DESCRIPTION OF THE TASK =>
Locate each line in the rows below that contains the string "自由時報" and copy those lines out in full.

INFORMATION SHOWN =>
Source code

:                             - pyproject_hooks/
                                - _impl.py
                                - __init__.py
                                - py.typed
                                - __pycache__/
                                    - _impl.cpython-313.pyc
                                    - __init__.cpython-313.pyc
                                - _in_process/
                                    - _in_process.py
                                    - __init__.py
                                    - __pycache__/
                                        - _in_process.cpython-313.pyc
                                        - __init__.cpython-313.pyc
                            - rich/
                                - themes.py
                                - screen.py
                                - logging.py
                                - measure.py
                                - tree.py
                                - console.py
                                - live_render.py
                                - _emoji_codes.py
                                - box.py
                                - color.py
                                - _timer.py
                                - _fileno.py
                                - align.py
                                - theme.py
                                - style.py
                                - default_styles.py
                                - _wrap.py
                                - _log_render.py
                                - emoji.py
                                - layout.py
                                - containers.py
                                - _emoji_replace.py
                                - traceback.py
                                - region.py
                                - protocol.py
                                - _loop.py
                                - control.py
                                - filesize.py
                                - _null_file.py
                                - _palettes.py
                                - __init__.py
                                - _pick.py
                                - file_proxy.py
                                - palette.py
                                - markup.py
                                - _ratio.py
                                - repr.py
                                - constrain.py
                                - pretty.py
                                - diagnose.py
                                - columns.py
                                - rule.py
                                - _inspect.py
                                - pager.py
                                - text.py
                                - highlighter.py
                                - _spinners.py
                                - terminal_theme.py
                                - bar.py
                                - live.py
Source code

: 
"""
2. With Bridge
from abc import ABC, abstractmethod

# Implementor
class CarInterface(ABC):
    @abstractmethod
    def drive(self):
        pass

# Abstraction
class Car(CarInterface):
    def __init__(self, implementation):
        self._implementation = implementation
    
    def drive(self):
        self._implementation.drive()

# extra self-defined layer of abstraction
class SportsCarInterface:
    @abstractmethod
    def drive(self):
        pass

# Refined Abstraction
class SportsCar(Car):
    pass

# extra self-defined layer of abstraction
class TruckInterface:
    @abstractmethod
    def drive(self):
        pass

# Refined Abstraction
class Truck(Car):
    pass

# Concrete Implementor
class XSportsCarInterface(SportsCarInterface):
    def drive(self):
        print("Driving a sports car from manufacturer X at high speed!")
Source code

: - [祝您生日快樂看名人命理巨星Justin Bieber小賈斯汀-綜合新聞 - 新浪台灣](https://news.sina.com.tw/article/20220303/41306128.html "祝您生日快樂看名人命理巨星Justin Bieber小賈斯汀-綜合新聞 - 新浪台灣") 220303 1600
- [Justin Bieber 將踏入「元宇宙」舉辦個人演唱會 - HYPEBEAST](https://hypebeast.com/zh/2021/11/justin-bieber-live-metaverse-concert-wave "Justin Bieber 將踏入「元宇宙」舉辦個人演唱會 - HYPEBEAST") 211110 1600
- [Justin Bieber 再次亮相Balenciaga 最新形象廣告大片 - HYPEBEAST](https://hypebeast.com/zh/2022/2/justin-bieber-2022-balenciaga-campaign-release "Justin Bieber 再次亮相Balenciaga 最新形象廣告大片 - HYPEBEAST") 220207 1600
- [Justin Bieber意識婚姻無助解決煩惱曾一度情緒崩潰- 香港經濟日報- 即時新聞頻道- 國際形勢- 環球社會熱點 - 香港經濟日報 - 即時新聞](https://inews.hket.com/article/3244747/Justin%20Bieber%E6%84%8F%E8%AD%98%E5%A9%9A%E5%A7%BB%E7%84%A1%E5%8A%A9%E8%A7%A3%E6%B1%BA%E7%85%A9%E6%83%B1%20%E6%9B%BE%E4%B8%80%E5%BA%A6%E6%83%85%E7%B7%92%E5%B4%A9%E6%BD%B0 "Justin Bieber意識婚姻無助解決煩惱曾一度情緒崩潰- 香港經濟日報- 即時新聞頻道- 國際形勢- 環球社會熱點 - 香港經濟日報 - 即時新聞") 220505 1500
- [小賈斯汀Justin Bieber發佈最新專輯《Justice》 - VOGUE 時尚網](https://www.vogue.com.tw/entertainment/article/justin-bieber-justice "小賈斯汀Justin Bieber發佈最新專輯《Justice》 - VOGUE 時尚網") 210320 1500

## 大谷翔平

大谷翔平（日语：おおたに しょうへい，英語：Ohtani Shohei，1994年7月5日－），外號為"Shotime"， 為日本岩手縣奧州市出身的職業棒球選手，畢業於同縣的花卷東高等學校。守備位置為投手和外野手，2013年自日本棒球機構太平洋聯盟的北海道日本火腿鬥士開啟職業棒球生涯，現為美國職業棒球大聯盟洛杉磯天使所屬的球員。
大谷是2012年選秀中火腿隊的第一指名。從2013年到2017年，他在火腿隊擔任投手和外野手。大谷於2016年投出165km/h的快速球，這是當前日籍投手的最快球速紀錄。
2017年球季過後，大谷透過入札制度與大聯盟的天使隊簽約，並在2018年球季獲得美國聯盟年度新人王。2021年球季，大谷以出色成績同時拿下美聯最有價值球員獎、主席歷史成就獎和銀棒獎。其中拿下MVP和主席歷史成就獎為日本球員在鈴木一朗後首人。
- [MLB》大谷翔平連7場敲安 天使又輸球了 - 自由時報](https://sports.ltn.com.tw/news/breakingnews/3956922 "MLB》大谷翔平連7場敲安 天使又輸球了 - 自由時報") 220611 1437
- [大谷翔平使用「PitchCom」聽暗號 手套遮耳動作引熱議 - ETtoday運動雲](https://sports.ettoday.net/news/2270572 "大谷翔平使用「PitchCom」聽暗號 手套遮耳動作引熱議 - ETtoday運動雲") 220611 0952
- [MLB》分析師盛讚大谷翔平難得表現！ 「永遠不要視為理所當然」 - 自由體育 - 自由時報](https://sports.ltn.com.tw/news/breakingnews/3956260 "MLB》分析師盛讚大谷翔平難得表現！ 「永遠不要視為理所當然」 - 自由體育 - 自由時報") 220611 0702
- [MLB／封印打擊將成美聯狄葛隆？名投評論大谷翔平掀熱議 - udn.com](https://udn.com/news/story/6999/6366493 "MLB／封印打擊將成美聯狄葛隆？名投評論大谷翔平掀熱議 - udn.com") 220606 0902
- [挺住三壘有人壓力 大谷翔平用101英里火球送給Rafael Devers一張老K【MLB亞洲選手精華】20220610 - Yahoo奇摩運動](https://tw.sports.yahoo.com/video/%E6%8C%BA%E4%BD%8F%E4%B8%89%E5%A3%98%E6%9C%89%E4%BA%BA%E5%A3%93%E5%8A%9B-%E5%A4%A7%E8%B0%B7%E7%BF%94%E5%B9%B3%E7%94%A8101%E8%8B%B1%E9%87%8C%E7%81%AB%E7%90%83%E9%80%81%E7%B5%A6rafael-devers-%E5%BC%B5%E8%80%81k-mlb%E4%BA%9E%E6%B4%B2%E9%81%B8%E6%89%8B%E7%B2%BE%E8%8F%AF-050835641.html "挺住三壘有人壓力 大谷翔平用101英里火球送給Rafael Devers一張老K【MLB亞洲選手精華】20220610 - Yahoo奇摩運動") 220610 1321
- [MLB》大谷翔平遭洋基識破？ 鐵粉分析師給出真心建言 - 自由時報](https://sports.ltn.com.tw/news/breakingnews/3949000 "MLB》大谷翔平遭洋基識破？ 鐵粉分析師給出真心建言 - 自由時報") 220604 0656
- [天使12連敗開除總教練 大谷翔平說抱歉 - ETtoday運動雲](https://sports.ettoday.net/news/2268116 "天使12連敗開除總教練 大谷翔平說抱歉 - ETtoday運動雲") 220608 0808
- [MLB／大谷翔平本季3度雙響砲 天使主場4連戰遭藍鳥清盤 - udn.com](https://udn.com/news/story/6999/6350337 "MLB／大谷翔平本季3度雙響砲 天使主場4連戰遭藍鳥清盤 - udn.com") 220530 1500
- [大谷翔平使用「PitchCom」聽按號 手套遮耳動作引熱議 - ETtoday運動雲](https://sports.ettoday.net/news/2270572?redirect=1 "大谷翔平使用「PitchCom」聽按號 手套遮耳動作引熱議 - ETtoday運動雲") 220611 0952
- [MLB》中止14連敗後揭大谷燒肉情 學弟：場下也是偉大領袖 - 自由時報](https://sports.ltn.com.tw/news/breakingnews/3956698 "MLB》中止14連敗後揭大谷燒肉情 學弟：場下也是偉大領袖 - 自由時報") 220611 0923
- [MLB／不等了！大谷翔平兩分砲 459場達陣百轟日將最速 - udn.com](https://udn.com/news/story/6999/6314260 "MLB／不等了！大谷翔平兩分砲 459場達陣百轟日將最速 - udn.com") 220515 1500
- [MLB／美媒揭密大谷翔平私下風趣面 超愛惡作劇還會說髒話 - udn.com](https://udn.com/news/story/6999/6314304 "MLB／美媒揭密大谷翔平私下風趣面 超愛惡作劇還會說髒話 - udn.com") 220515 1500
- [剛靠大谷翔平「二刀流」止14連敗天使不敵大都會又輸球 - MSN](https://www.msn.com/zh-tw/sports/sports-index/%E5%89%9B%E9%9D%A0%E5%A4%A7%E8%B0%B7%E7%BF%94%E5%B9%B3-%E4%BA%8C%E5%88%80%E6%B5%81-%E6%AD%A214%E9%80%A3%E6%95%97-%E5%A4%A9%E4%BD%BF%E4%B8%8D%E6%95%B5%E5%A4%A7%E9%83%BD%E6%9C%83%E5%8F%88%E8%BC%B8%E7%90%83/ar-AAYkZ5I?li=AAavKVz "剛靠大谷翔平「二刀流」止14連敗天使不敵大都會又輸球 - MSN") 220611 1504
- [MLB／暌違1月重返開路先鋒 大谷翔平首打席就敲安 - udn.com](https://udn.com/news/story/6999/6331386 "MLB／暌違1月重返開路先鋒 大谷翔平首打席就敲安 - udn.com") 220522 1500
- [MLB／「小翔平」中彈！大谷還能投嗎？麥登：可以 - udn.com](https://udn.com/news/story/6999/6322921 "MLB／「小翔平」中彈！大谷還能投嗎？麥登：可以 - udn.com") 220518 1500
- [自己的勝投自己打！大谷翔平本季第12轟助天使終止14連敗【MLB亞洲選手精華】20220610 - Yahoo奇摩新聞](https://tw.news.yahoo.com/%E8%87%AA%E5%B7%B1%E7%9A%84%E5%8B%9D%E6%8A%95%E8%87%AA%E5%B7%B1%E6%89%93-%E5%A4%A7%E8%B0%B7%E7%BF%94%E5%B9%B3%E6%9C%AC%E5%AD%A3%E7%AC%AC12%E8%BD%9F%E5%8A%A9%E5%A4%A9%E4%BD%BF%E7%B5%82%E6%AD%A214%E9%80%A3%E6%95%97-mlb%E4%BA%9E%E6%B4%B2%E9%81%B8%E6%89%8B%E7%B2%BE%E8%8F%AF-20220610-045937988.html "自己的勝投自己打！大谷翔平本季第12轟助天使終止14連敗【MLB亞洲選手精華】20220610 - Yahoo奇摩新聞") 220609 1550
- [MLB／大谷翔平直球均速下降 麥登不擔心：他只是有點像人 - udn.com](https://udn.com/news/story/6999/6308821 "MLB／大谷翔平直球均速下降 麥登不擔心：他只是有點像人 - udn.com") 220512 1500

RESPONSE TO THE TASK =>
- [MLB》大谷翔平連7場敲安 天使又輸球了 - 自由時報](https://sports.ltn.com.tw/news/breakingnews/3956922 "MLB》大谷翔平連7場敲安 天使又輸球了 - 自由時報") 220611 1437
- [MLB》分析師盛讚大谷翔平難得表現！ 「永遠不要視為理所當然」 - 自由體育 - 自由時報](https://sports.ltn.com.tw/news/breakingnews/3956260 "MLB》分析師盛讚大谷翔平難得表現！ 「永遠不要視為理所當然」 - 自由體育 - 自由時報") 220611 0702
- [MLB》大谷翔平遭洋基識破？ 鐵粉分析師給出真心建言 - 自由時報](https://sports.ltn.com.tw/news/breakingnews/3949000 "MLB》大谷翔平遭洋基識破？ 鐵粉分析師給出真心建言 - 自由時報") 220604 0656
- [MLB》中止14連敗後揭大谷燒肉情 學弟：場下也是偉大領袖 - 自由時報](https://sports.ltn.com.tw/news/breakingnews/3956698 "MLB》中止14連敗後揭大谷燒肉情 學弟：場下也是偉大領袖 - 自由時報") 220611 0923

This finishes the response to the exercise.